From the records below, pull out each line that contains the word "compared" and copy it in full.
(Data to process Opens)
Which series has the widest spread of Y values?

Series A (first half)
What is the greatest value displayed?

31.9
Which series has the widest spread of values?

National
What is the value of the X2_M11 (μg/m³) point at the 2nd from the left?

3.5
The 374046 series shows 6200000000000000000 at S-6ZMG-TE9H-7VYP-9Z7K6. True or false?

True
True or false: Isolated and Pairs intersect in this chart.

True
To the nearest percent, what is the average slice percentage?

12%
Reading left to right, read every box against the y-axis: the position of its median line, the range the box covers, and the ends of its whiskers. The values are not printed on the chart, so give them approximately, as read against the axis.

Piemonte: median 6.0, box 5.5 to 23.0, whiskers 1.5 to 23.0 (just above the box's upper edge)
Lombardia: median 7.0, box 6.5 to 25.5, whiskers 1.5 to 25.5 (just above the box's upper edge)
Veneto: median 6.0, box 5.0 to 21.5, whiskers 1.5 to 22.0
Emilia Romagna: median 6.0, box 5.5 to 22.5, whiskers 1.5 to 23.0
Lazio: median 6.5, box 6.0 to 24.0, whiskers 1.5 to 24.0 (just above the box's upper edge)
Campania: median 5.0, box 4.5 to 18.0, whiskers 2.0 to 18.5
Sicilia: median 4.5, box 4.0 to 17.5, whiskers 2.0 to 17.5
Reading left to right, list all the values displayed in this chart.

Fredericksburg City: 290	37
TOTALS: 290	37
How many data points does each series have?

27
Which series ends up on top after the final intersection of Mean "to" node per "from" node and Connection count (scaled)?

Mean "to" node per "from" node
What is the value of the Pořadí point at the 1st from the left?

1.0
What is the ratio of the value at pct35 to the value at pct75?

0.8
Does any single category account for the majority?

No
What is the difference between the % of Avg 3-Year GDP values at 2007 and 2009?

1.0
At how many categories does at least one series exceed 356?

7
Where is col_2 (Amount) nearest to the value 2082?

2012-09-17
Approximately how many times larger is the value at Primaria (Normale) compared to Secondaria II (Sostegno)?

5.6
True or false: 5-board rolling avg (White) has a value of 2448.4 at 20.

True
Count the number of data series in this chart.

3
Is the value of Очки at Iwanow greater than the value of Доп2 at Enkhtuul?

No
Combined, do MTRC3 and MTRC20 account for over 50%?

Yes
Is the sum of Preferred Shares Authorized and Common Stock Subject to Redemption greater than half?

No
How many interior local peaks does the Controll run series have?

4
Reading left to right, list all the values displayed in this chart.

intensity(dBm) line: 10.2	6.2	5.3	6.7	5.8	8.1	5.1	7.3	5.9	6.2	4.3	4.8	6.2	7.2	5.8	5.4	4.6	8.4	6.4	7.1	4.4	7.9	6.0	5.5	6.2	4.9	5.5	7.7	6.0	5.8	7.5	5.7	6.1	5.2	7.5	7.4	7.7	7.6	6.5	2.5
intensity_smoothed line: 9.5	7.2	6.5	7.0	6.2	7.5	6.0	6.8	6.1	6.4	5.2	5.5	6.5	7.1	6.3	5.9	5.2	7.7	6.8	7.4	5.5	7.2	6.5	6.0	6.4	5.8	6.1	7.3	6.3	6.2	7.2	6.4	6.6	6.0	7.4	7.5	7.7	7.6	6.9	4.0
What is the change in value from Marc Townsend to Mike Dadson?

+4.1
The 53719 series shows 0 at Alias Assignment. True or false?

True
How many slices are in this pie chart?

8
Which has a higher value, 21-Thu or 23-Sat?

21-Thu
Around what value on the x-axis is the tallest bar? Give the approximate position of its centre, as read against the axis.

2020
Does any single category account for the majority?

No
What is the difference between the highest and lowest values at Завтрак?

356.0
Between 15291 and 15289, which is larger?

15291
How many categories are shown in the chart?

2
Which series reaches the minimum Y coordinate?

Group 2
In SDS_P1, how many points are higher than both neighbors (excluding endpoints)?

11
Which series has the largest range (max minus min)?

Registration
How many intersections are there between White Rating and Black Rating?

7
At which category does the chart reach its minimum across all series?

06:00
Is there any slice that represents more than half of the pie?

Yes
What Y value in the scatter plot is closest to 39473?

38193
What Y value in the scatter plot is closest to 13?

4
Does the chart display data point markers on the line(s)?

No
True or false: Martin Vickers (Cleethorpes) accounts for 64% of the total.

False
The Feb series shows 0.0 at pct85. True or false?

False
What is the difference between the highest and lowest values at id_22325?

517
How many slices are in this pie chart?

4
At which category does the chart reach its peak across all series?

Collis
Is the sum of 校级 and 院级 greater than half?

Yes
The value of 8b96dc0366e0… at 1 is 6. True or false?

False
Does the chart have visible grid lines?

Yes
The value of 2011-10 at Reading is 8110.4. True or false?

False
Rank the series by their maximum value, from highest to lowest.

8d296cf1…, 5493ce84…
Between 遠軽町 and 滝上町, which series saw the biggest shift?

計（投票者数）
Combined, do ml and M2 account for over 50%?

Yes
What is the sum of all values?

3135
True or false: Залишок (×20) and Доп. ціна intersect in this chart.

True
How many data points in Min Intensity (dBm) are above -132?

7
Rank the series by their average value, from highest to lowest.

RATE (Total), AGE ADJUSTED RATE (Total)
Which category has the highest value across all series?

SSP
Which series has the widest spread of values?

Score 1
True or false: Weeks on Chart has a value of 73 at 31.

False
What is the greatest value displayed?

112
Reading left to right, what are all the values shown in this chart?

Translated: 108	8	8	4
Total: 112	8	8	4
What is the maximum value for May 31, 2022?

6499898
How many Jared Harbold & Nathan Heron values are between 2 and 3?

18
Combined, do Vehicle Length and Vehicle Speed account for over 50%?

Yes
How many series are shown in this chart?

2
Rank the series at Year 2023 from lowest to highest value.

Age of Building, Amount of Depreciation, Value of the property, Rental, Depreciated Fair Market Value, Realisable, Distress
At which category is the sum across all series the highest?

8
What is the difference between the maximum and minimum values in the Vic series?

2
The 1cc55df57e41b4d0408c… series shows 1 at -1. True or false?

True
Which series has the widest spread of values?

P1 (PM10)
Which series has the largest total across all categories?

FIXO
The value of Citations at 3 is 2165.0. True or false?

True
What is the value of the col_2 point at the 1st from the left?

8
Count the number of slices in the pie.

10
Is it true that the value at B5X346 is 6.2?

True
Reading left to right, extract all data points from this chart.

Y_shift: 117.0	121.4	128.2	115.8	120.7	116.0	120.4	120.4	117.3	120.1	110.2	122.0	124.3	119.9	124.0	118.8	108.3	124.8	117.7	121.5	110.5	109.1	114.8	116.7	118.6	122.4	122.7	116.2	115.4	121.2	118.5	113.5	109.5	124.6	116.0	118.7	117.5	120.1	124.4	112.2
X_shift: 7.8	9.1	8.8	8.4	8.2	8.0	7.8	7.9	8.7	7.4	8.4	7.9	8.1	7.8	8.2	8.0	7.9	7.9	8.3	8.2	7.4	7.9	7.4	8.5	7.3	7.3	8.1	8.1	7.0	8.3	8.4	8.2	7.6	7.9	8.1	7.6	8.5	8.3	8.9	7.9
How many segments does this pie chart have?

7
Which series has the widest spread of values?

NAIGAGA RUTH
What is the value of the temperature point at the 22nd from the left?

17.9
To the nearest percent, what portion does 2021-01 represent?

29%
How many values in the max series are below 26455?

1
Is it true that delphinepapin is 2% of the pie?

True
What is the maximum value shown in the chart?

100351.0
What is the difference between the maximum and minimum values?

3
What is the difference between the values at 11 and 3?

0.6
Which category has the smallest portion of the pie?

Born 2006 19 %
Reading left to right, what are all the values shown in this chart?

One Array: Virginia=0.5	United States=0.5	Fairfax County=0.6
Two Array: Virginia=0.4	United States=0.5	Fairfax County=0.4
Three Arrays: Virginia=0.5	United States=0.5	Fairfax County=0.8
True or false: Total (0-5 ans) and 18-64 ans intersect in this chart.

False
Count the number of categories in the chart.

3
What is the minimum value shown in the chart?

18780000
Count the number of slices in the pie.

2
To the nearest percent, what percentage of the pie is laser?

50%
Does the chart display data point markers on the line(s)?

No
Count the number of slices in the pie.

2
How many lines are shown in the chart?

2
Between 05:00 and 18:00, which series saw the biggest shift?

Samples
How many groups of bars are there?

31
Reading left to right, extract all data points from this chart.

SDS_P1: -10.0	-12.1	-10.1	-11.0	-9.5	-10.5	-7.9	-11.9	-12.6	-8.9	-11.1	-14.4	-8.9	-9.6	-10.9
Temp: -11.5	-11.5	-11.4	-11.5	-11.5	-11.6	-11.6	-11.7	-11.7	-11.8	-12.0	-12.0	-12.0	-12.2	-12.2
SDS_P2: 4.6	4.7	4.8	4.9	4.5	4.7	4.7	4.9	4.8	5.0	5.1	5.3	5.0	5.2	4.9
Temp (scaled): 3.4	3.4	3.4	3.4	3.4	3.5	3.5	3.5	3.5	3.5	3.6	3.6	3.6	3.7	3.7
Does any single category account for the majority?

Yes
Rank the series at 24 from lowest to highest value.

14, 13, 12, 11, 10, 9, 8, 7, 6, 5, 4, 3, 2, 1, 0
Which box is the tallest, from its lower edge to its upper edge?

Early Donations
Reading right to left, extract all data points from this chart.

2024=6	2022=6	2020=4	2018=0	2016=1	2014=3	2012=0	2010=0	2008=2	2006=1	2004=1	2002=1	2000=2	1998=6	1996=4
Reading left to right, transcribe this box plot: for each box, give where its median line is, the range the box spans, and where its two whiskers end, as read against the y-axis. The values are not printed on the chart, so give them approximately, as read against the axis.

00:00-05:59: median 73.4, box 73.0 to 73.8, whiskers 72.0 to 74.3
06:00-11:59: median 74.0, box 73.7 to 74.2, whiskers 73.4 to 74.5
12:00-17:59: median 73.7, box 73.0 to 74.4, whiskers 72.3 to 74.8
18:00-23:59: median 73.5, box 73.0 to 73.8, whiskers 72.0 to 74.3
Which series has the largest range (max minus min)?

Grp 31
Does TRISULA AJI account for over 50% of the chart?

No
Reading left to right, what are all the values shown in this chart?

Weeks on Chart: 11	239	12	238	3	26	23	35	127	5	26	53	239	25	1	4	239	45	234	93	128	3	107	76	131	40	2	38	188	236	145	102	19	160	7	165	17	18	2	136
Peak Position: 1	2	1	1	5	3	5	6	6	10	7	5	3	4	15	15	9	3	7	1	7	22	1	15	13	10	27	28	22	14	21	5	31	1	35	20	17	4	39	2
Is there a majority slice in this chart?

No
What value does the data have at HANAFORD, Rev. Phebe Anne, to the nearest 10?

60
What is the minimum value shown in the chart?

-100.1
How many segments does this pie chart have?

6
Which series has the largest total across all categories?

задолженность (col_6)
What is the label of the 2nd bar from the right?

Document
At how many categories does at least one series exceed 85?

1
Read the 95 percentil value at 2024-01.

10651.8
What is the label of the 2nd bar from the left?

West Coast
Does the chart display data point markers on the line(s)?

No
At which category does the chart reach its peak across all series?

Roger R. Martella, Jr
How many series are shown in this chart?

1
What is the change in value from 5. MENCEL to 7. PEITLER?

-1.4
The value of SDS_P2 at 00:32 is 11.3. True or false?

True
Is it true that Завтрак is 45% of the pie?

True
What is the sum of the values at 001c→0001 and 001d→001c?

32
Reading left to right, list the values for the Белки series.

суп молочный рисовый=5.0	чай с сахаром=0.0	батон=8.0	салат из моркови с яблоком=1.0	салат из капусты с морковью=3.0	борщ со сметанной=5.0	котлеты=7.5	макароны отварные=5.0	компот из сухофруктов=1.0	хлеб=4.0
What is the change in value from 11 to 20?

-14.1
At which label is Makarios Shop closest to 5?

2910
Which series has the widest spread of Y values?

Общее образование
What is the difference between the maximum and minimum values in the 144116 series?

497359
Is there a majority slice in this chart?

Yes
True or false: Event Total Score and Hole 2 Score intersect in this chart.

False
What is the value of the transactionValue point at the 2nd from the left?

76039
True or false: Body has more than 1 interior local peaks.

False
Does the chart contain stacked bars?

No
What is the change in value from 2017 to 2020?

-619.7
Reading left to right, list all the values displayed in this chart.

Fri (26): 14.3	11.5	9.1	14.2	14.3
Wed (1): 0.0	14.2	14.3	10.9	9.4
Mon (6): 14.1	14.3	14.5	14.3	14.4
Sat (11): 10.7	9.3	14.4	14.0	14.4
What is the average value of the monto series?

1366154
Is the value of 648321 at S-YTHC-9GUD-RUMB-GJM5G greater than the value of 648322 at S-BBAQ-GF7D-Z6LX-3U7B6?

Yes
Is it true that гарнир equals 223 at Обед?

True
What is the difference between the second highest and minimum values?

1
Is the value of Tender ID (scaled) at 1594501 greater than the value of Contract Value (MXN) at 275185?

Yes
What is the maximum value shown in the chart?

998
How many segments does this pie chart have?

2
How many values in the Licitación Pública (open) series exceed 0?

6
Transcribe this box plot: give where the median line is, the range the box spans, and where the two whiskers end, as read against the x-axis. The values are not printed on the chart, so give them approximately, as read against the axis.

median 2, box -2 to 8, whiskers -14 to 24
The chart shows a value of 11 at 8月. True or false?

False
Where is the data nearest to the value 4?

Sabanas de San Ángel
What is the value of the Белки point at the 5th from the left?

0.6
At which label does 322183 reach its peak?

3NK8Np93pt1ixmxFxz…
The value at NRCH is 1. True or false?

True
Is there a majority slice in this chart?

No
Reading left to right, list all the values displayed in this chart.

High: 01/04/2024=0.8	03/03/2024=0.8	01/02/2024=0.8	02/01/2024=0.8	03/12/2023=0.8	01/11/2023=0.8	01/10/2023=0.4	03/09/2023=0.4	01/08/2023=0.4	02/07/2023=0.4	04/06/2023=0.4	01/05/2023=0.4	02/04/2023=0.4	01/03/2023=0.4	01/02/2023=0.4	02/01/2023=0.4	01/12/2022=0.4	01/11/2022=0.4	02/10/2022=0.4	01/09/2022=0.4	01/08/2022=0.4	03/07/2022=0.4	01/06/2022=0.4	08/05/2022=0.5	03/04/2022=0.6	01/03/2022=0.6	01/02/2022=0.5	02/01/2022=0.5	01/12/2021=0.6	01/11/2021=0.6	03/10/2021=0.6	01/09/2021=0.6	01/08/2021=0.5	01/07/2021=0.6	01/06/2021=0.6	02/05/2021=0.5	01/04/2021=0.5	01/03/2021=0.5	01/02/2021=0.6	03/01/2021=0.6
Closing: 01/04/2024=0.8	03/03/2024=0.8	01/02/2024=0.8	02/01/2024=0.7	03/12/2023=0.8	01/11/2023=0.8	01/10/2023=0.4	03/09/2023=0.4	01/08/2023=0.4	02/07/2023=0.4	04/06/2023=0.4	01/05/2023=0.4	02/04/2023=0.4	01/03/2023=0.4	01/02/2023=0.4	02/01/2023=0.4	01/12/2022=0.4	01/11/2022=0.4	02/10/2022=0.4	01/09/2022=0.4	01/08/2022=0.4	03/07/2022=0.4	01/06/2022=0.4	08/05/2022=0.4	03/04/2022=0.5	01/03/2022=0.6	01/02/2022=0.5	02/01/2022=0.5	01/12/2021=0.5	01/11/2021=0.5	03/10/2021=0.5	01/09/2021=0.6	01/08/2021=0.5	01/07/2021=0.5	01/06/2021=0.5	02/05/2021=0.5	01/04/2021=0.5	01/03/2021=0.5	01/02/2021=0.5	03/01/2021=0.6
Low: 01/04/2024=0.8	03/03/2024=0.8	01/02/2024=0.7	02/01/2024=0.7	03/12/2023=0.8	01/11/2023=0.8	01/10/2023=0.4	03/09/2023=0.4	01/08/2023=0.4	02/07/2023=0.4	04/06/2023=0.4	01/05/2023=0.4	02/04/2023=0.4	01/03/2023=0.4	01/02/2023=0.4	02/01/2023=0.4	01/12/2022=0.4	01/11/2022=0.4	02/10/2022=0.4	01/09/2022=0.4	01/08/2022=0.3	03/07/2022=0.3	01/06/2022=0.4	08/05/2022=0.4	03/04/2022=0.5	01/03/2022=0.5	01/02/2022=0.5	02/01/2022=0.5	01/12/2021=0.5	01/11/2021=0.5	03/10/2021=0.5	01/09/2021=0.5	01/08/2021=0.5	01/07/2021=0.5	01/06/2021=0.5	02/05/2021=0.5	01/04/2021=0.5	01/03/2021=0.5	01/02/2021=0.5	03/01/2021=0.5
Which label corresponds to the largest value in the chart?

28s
(Data to process Closes)
--- Solution to the problem ---
Approximately how many times larger is the value at Primaria (Normale) compared to Secondaria II (Sostegno)?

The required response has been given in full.